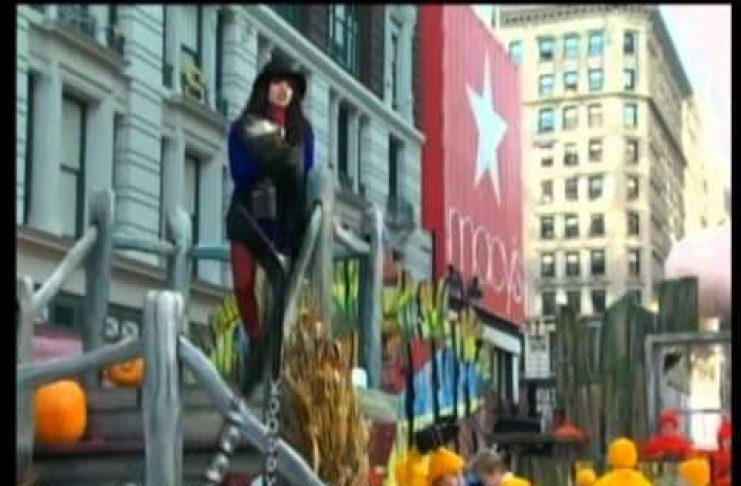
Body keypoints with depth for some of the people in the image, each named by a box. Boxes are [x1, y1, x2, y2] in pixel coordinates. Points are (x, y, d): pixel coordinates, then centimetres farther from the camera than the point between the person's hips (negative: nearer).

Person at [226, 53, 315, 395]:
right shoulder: (243, 127, 4)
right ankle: (257, 343, 13)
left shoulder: (302, 130, 8)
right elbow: (239, 171, -5)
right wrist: (265, 152, -19)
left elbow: (306, 176, 4)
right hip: (248, 215, 0)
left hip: (286, 217, 0)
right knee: (243, 284, -6)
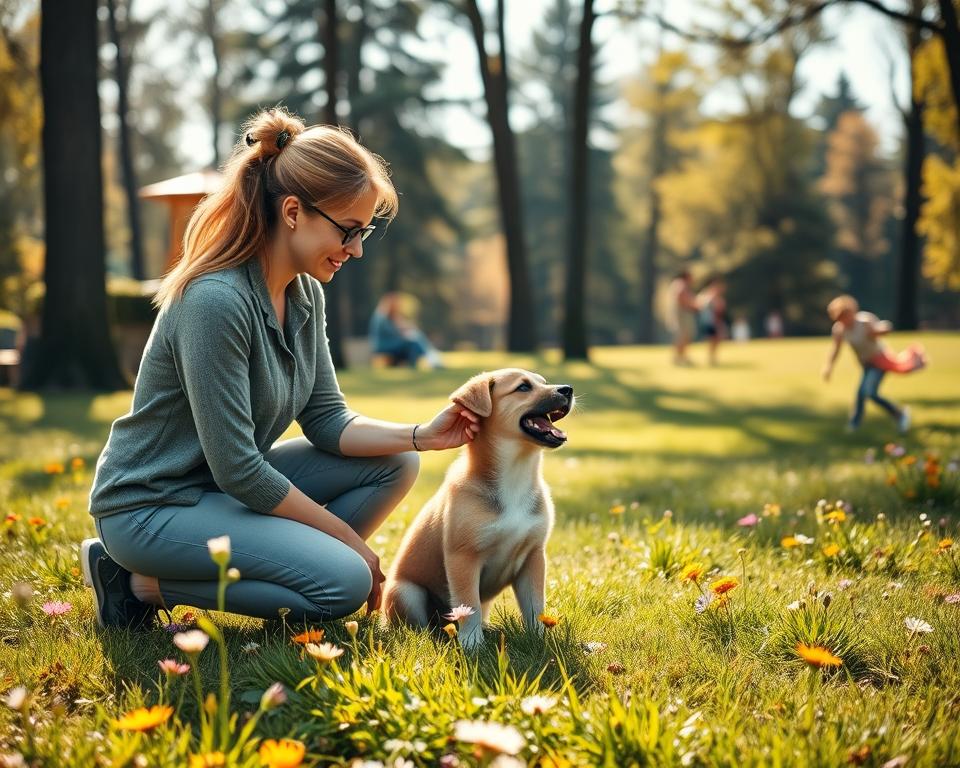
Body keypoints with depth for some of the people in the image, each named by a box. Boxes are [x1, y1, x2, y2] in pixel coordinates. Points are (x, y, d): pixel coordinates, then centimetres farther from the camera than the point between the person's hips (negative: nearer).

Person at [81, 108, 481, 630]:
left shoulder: (305, 293, 1)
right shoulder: (215, 300, -27)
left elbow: (327, 421, 4)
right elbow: (237, 469, -26)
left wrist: (422, 437, -14)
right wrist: (350, 539, -17)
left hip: (227, 486, 9)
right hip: (151, 505, -9)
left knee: (394, 465, 0)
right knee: (345, 581, -22)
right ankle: (145, 582, -7)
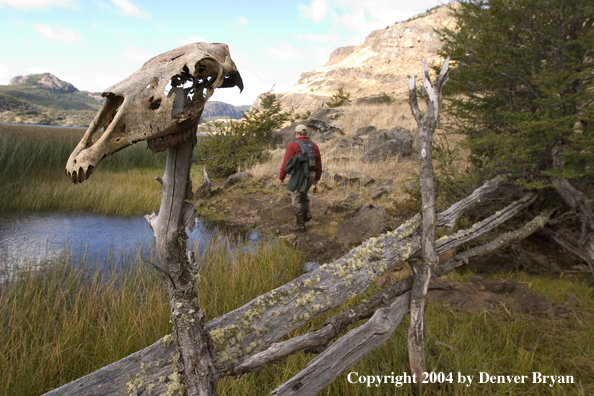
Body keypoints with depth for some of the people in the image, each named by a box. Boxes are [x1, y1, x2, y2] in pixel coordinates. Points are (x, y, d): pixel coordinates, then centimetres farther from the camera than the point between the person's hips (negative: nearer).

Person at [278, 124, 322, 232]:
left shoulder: (293, 145, -10)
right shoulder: (314, 145, 5)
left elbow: (286, 163, -11)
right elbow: (318, 164, 8)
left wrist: (281, 177, 0)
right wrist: (317, 178, 19)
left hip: (299, 176, -6)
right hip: (310, 176, 6)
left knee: (296, 200, 5)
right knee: (303, 194, 30)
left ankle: (300, 225, 10)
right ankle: (306, 214, 18)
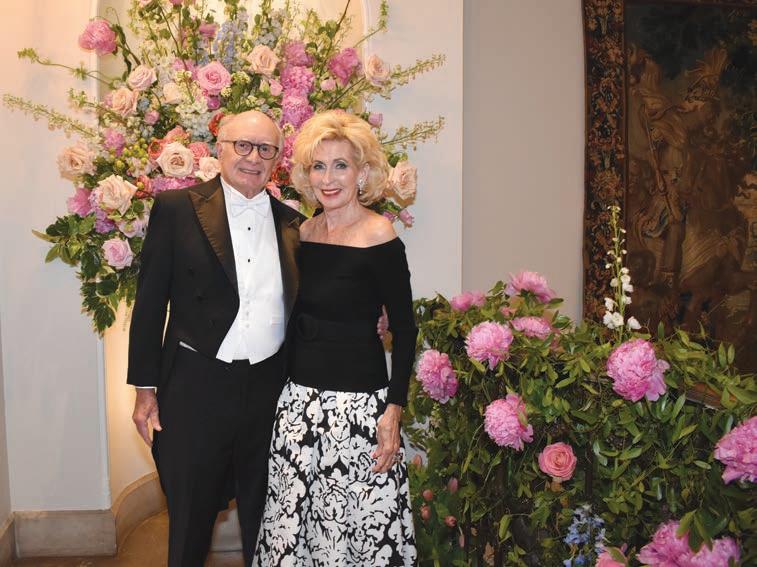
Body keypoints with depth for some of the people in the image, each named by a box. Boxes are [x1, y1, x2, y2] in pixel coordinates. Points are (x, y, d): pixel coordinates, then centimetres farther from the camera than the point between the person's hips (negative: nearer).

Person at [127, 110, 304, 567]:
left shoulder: (293, 224, 6)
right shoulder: (176, 208, -2)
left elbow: (295, 311, 10)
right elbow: (150, 302, -2)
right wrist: (145, 386, -4)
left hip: (270, 388, 3)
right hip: (196, 387, -2)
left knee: (264, 520, 17)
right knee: (190, 516, 14)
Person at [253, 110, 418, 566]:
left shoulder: (379, 236, -10)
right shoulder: (304, 232, 6)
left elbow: (405, 330, -9)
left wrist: (394, 409, -14)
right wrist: (288, 383, 13)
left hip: (358, 402, -5)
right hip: (299, 396, 6)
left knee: (356, 520, 3)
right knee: (292, 515, 13)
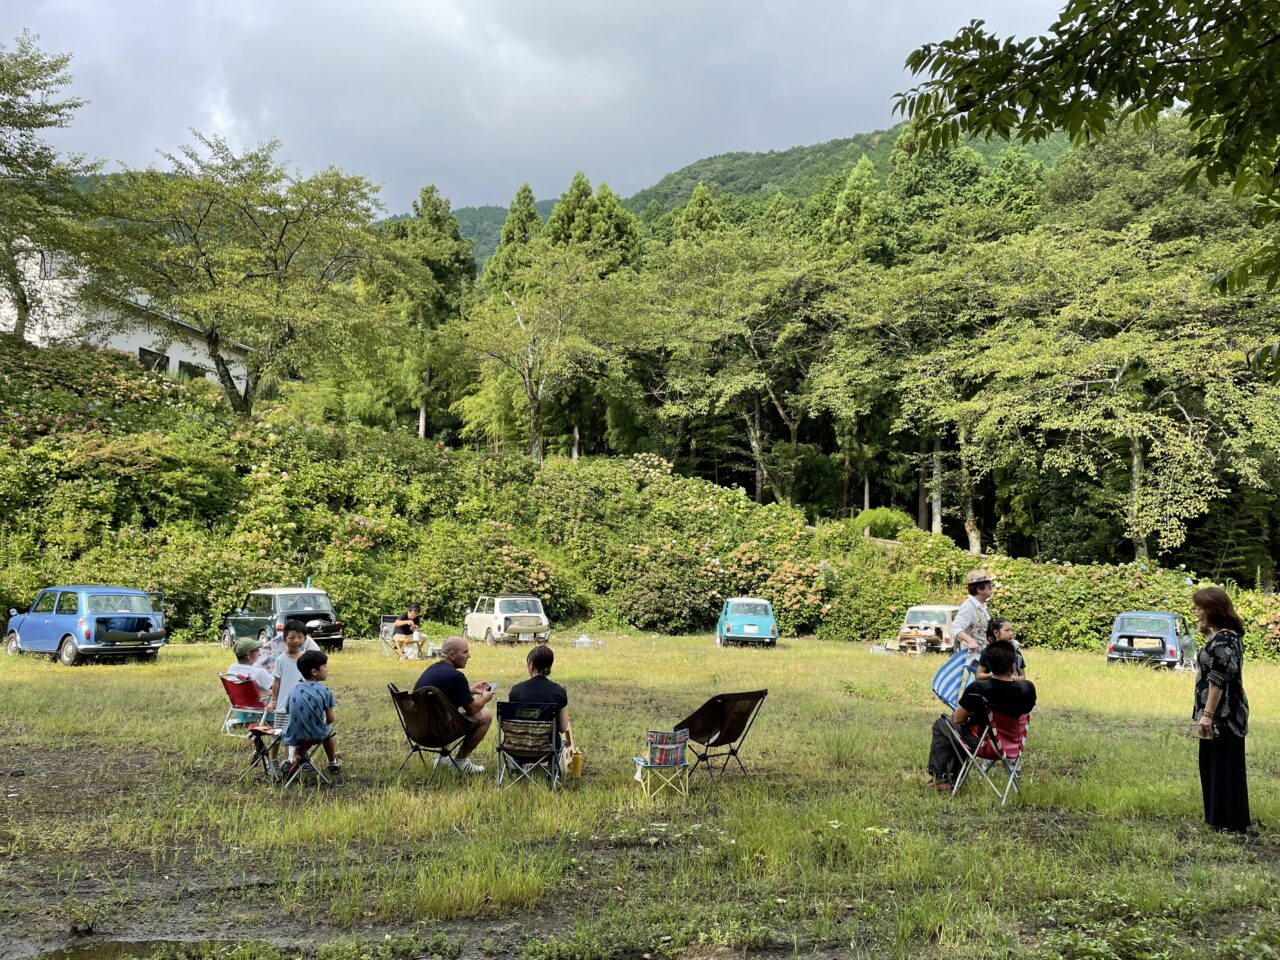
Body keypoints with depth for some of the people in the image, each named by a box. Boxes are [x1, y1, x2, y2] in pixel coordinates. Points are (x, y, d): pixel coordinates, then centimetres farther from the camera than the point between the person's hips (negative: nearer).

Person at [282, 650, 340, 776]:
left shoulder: (294, 689, 3)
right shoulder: (325, 691, -7)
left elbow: (288, 710, 8)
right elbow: (330, 719, -3)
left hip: (294, 736, 2)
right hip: (316, 736, -2)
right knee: (329, 730, 32)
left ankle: (291, 757, 19)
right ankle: (333, 764, 47)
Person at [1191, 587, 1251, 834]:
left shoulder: (1224, 640, -20)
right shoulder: (1222, 636, 12)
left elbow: (1219, 680, -24)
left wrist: (1208, 715, -24)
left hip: (1223, 715, -10)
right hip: (1222, 714, 10)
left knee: (1225, 767, -2)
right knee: (1214, 766, 16)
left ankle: (1231, 823, 6)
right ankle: (1220, 818, 24)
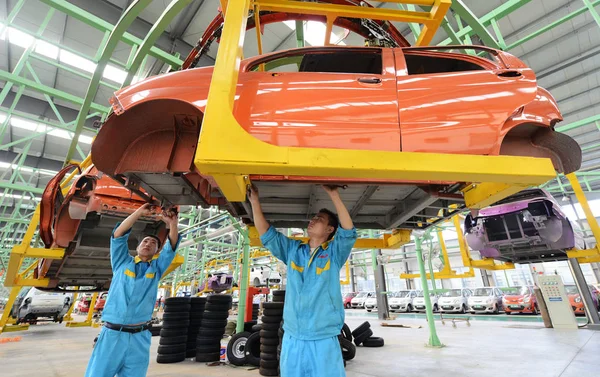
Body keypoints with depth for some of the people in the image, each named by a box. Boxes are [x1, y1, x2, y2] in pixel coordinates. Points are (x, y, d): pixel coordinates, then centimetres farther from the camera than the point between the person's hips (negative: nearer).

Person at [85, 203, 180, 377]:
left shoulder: (156, 268, 11)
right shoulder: (122, 262, 10)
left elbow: (172, 247, -3)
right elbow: (118, 235, -2)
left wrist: (172, 223, -19)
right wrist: (139, 212, -11)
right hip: (112, 334, -1)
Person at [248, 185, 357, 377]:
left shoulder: (334, 253, -1)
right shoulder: (292, 249, 7)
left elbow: (349, 231, -17)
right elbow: (266, 233, 5)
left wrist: (334, 195, -22)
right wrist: (254, 200, -2)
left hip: (324, 339, -3)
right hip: (292, 338, 3)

_Task:_ Extract every line of the records that contains the word "knee", matching case exactly.

_Expected answer:_
right knee: (243, 284, -6)
left knee: (394, 465, 0)
right knee: (345, 581, -22)
left knee: (296, 200, 5)
right knee: (303, 194, 30)
left knee: (264, 520, 17)
right knee: (190, 516, 14)
left knee: (356, 520, 3)
right knee: (292, 515, 13)
right knee: (329, 730, 32)
left knee: (1225, 767, -2)
right knee: (1214, 766, 16)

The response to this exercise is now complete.